The boys cross country program has worked towards strengthening the team as a whole this season to cope with the temporary absence of two of its top three runners.
Of these two runners, James Cao ’15 and Alex Roth ’17, Head Coach Mark Shelley said, “As a coach, you kind of expect to have them out there, but it has also been a good experience for other athletes to have the pressure to score in a meet.”
Roth, who has sat out all of this season so far due to tendonitis in his right knee, said, “I am basically doing all the little things, so I can come back faster and still have a strong season.” Roth hopes to be back by the Mercer County Championship, but said it is very difficult to tell when he will be ready.

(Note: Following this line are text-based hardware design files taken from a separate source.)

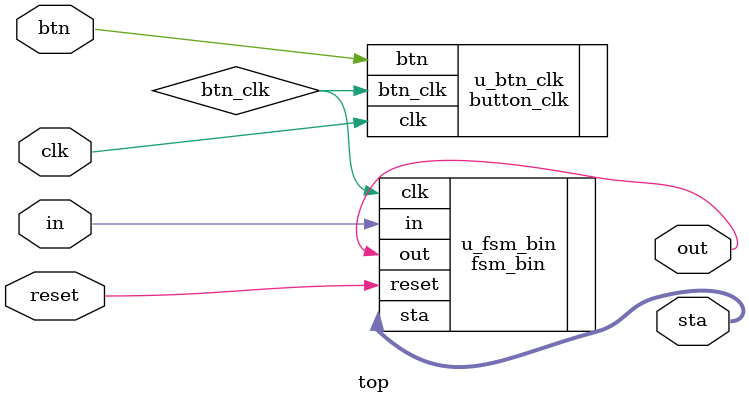
<source format=v>
module top(
    input clk,
    input reset,
    input in,
    input btn,
    output reg out,
    output reg [3:0] sta
);
    //按钮代替时钟信号的中间信号定义
    wire btn_clk;

    //按钮生成伪时钟信号
    button_clk u_btn_clk(
        .clk(clk),
        .btn(btn),
        .btn_clk(btn_clk)
    );

    //实例化fsm_bin
    fsm_bin u_fsm_bin(
        .clk(btn_clk),
        .reset(reset),
        .in(in),
        .out(out),
        .sta(sta)
    );


endmodule
</source>
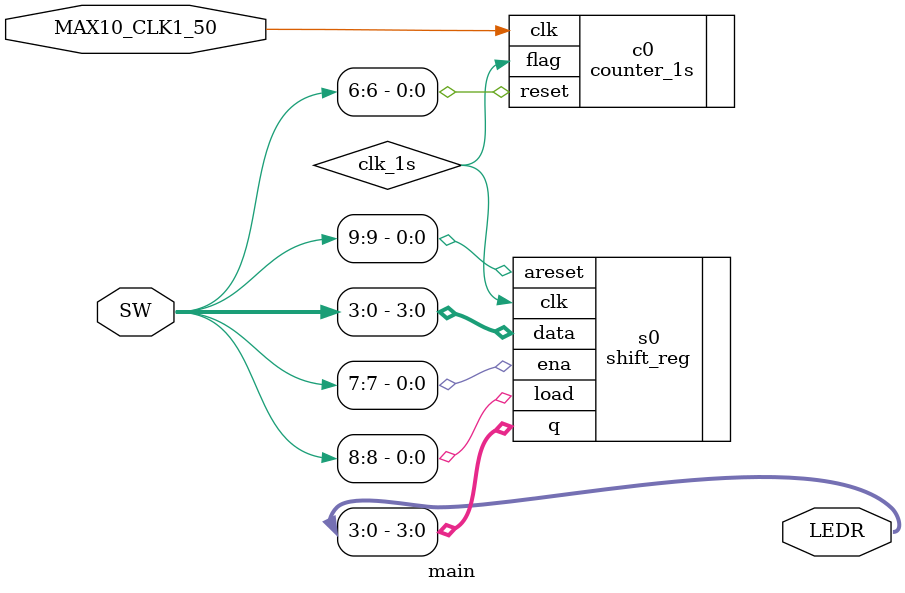
<source format=v>
module main(
	input		MAX10_CLK1_50,
	input 	[9:0] 	SW,
	output 	[9:0] 	LEDR
);
	/*
	reg [24:0] counter;
	reg led;
	
	wire reset;
	assign reset = SW[0];
	
	always @(posedge MAX10_CLK1_50) begin
		if(reset)
			counter <= 0;
		else
			counter <= counter + 1;
			if(counter == 25'd25_000_000)
				led <= ~led;
				counter <= 0;
	end
	
	assign LEDR[0] = led;
	*/
	
	//with submodule
	
	wire clk_1s;
	
	counter_1s c0(.clk(MAX10_CLK1_50), .reset(SW[6]), .flag(clk_1s));
	
	shift_reg s0(.clk(clk_1s), .areset(SW[9]), .load(SW[8]), .ena(SW[7]), .data(SW[3:0]), .q(LEDR[3:0]));
	
	
endmodule
</source>
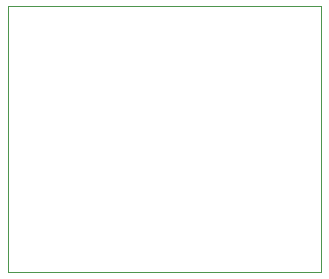
<source format=gbr>
G04 #@! TF.GenerationSoftware,KiCad,Pcbnew,(5.1.5)-3*
G04 #@! TF.CreationDate,2021-12-20T00:35:23-08:00*
G04 #@! TF.ProjectId,tube_holder,74756265-5f68-46f6-9c64-65722e6b6963,rev?*
G04 #@! TF.SameCoordinates,Original*
G04 #@! TF.FileFunction,Profile,NP*
%FSLAX46Y46*%
G04 Gerber Fmt 4.6, Leading zero omitted, Abs format (unit mm)*
G04 Created by KiCad (PCBNEW (5.1.5)-3) date 2021-12-20 00:35:23*
%MOMM*%
%LPD*%
G04 APERTURE LIST*
%ADD10C,0.050000*%
G04 APERTURE END LIST*
D10*
X191500000Y-65500000D02*
X191500000Y-43000000D01*
X218000000Y-43000000D02*
X218000000Y-65500000D01*
X191500000Y-43000000D02*
X218000000Y-43000000D01*
X191500000Y-65500000D02*
X218000000Y-65500000D01*
M02*

</source>
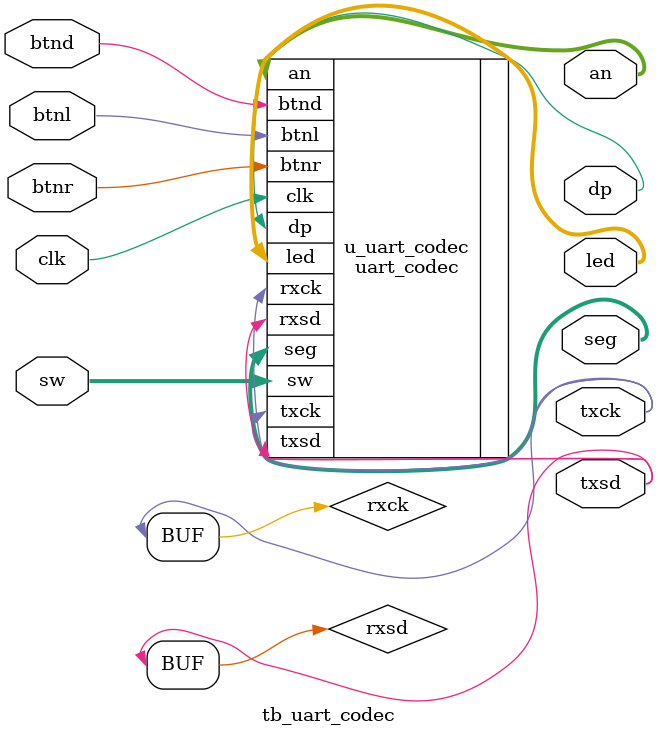
<source format=v>
module tb_uart_codec
    (    
    input 	btnl, // rst. High Active Reset
    input 	clk,  // 100MHz Clock Input
    input 	btnr, // start btn. Tact Switch Input. Push High
    input 	btnd, // LED sel btn. Tact Switch Input. Push High
    input 	[15:0] sw,
//    input	rxsd,rxck,
    //
    output  txsd,txck,
    output	[6:0] seg,
    output  dp,
    output	[3:0] an,
    output 	[15:0] led
    );

wire rxsd,rxck;

uart_codec u_uart_codec
(
.btnl  		(btnl  		),
.clk        (clk        ),
.btnr  		(btnr  		),
.btnd  		(btnd  		),
.sw  		(sw  		),
.rxsd  		(rxsd  		),
.rxck  		(rxck  		),
//
.txsd  		(txsd	  	),
.txck  		(txck	  	),
.seg		(seg		),
.dp  		(dp		  	),
.an  		(an		  	),
.led  		(led	  	)
);

assign rxsd = txsd;
assign rxck = txck;

endmodule

</source>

Cao, who missed the beginning of his final cross country season due to paperwork issues, said, “I have started focusing on training … I think the season will end up really great.” Cao ran his first meet back with the team on October 8 against Steinert High School and Nottingham High School. However, for the majority of the team’s invitationals and dual meets, he was unable to compete.

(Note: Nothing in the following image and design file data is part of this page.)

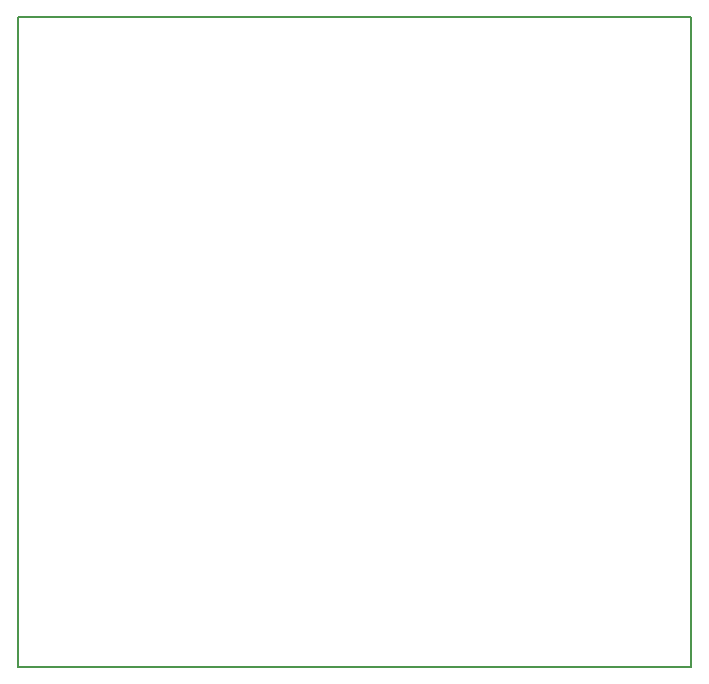
<source format=gbr>
%TF.GenerationSoftware,KiCad,Pcbnew,(5.0.2)-1*%
%TF.CreationDate,2019-04-17T22:45:11+02:00*%
%TF.ProjectId,nfc-door-x4,6e66632d-646f-46f7-922d-78342e6b6963,rev?*%
%TF.SameCoordinates,Original*%
%TF.FileFunction,Profile,NP*%
%FSLAX46Y46*%
G04 Gerber Fmt 4.6, Leading zero omitted, Abs format (unit mm)*
G04 Created by KiCad (PCBNEW (5.0.2)-1) date 17.04.2019 22:45:11*
%MOMM*%
%LPD*%
G01*
G04 APERTURE LIST*
%ADD10C,0.150000*%
G04 APERTURE END LIST*
D10*
X60740000Y-103784000D02*
X117740000Y-103784000D01*
X60740000Y-158784000D02*
X60740000Y-103784000D01*
X117740000Y-158784000D02*
X117740000Y-103784000D01*
X60740000Y-158784000D02*
X117740000Y-158784000D01*
M02*

</source>
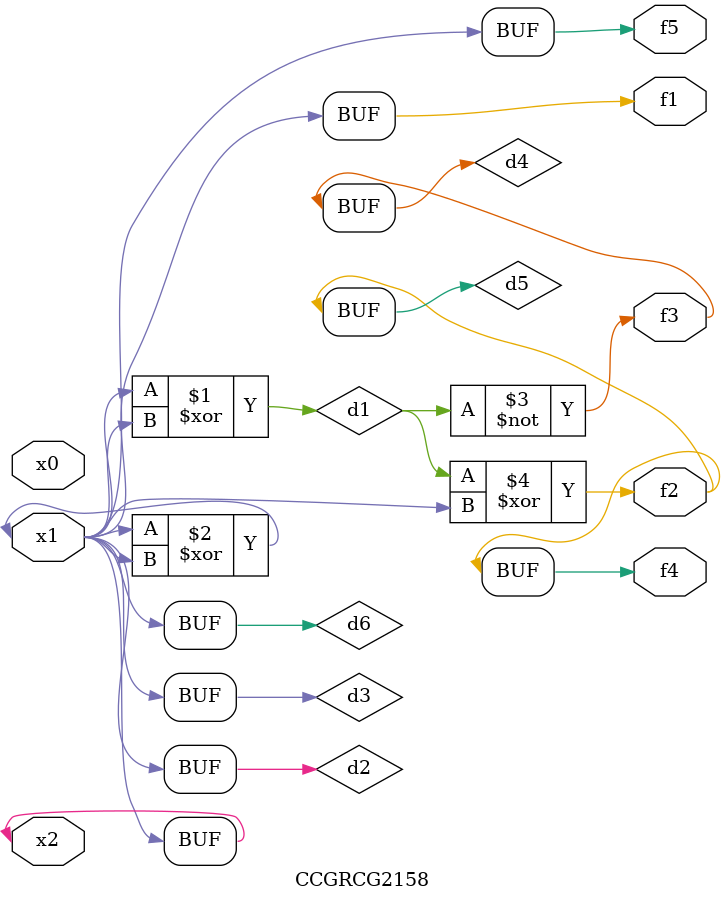
<source format=v>
module CCGRCG2158(
	input x0, x1, x2,
	output f1, f2, f3, f4, f5
);

	wire d1, d2, d3, d4, d5, d6;

	xor (d1, x1, x2);
	buf (d2, x1, x2);
	xor (d3, x1, x2);
	nor (d4, d1);
	xor (d5, d1, d2);
	buf (d6, d2, d3);
	assign f1 = d6;
	assign f2 = d5;
	assign f3 = d4;
	assign f4 = d5;
	assign f5 = d6;
endmodule

</source>
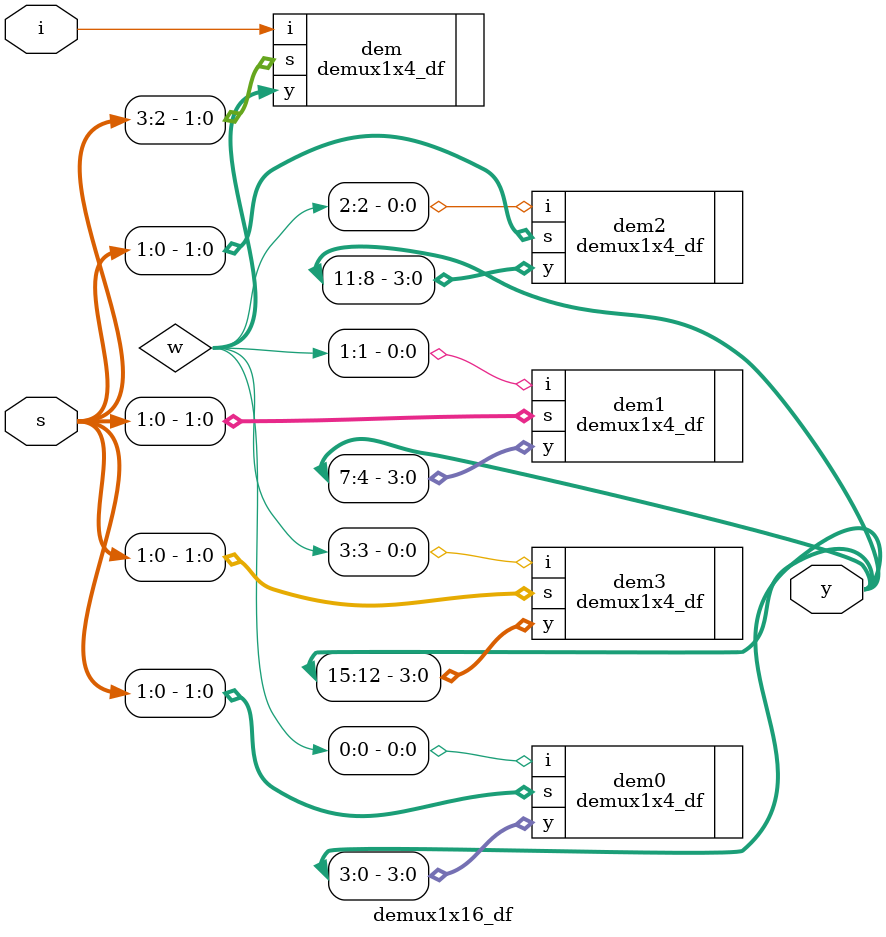
<source format=v>
module demux1x16_df(i,s,y);
input [3:0]s;
input i;
output wire [15:0]y;
wire [3:0]w;
demux1x4_df dem(.i(i),.s(s[3:2]),.y(w[3:0]));
demux1x4_df dem3(.i(w[3]),.s(s[1:0]),.y(y[15:12]));
demux1x4_df dem2(.i(w[2]),.s(s[1:0]),.y(y[11:8]));
demux1x4_df dem1(.i(w[1]),.s(s[1:0]),.y(y[7:4]));
demux1x4_df dem0(.i(w[0]),.s(s[1:0]),.y(y[3:0]));
endmodule

</source>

Captain Jacob Rist ’15 agreed with Shelley that having so many injuries on the team creates a setback. “The team can’t race as best as they normally would,” said Rist. “But it gives an opportunity for the younger guys to step up.”

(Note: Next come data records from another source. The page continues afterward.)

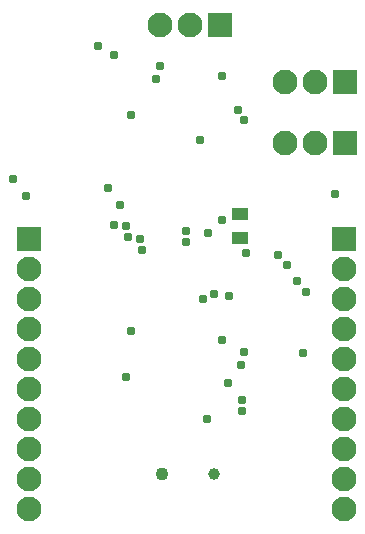
<source format=gbs>
G04*
G04 #@! TF.GenerationSoftware,Altium Limited,Altium Designer,23.7.1 (13)*
G04*
G04 Layer_Color=16711935*
%FSLAX25Y25*%
%MOIN*%
G70*
G04*
G04 #@! TF.SameCoordinates,94D171D2-8780-4672-B2B7-694C8E849A20*
G04*
G04*
G04 #@! TF.FilePolarity,Negative*
G04*
G01*
G75*
%ADD16R,0.05315X0.04331*%
%ADD24C,0.04343*%
%ADD25C,0.03937*%
%ADD26C,0.08268*%
%ADD27R,0.08268X0.08268*%
%ADD28R,0.08268X0.08268*%
%ADD29C,0.03071*%
D16*
X95276Y108268D02*
D03*
Y100394D02*
D03*
D24*
X69134Y21654D02*
D03*
D25*
X86457D02*
D03*
D26*
X130000Y10000D02*
D03*
Y20000D02*
D03*
Y30000D02*
D03*
Y40000D02*
D03*
Y50000D02*
D03*
Y60000D02*
D03*
Y70000D02*
D03*
Y80000D02*
D03*
Y90000D02*
D03*
X25000D02*
D03*
Y80000D02*
D03*
Y70000D02*
D03*
Y60000D02*
D03*
Y50000D02*
D03*
Y40000D02*
D03*
Y30000D02*
D03*
Y20000D02*
D03*
Y10000D02*
D03*
X120079Y131890D02*
D03*
X110079D02*
D03*
X120079Y152362D02*
D03*
X110079D02*
D03*
X78740Y171260D02*
D03*
X68740D02*
D03*
D27*
X130000Y100000D02*
D03*
X25000D02*
D03*
D28*
X130079Y131890D02*
D03*
Y152362D02*
D03*
X88740Y171260D02*
D03*
D29*
X91535Y81004D02*
D03*
X86417Y81496D02*
D03*
X83071Y80028D02*
D03*
X89370Y66142D02*
D03*
X77165Y98819D02*
D03*
X96457Y139631D02*
D03*
X55261Y111398D02*
D03*
X57087Y53937D02*
D03*
X95426Y58025D02*
D03*
X67405Y153150D02*
D03*
X68504Y157480D02*
D03*
X94488Y142913D02*
D03*
X59055Y69291D02*
D03*
X84646Y101969D02*
D03*
X89370Y154331D02*
D03*
X77165Y102756D02*
D03*
X81890Y133071D02*
D03*
X97244Y95276D02*
D03*
X89370Y106299D02*
D03*
X116142Y61811D02*
D03*
X117323Y82284D02*
D03*
X107874Y94488D02*
D03*
X114173Y85827D02*
D03*
X111024Y91339D02*
D03*
X24016Y114173D02*
D03*
X19685Y120079D02*
D03*
X59055Y141339D02*
D03*
X53150Y161417D02*
D03*
X51181Y116929D02*
D03*
X126772Y114961D02*
D03*
X96457Y62205D02*
D03*
X96063Y46457D02*
D03*
X91339Y51968D02*
D03*
X62598Y96379D02*
D03*
X61811Y100046D02*
D03*
X57874Y100563D02*
D03*
X57188Y104331D02*
D03*
X53150Y104747D02*
D03*
X96063Y42520D02*
D03*
X84095Y40000D02*
D03*
X47835Y164370D02*
D03*
M02*

</source>
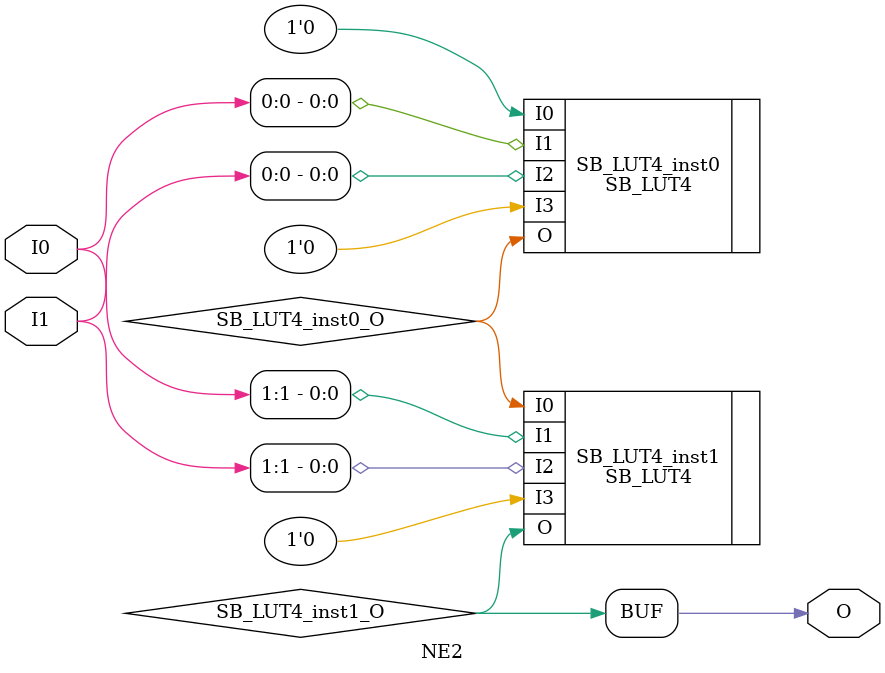
<source format=v>
module NE2 (input [1:0] I0, input [1:0] I1, output  O);
wire  SB_LUT4_inst0_O;
wire  SB_LUT4_inst1_O;
SB_LUT4 #(.LUT_INIT(16'hBEBE)) SB_LUT4_inst0 (.I0(1'b0), .I1(I0[0]), .I2(I1[0]), .I3(1'b0), .O(SB_LUT4_inst0_O));
SB_LUT4 #(.LUT_INIT(16'hBEBE)) SB_LUT4_inst1 (.I0(SB_LUT4_inst0_O), .I1(I0[1]), .I2(I1[1]), .I3(1'b0), .O(SB_LUT4_inst1_O));
assign O = SB_LUT4_inst1_O;
endmodule


</source>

It is typical in cross country for runners to use those ahead of them to make them run faster, so not having the usual front-runners can make racing a little more difficult for the pack. “It is a good and bad thing,” Rist said regarding the absence of the top runners.
With Cao and Roth out, the team has become more competitive among its own members. Shelley said, “We have a bunch of guys between [places] five and 12 on the team [who] are all 30 seconds apart.”
A traditional varsity team includes seven runners, five of which score. Although PHS races with that traditional seven, more than seven practice as varsity. “They are fighting for those last few spots on varsity, making everybody better,” Shelley said.
Rist went a step further, saying “[The competition] has created better team chemistry and allows for younger guys to become part of the team rather than just on the team.”
Watching his team from the sidelines, Roth said, “It seems like an endless amount of people doing better and better.”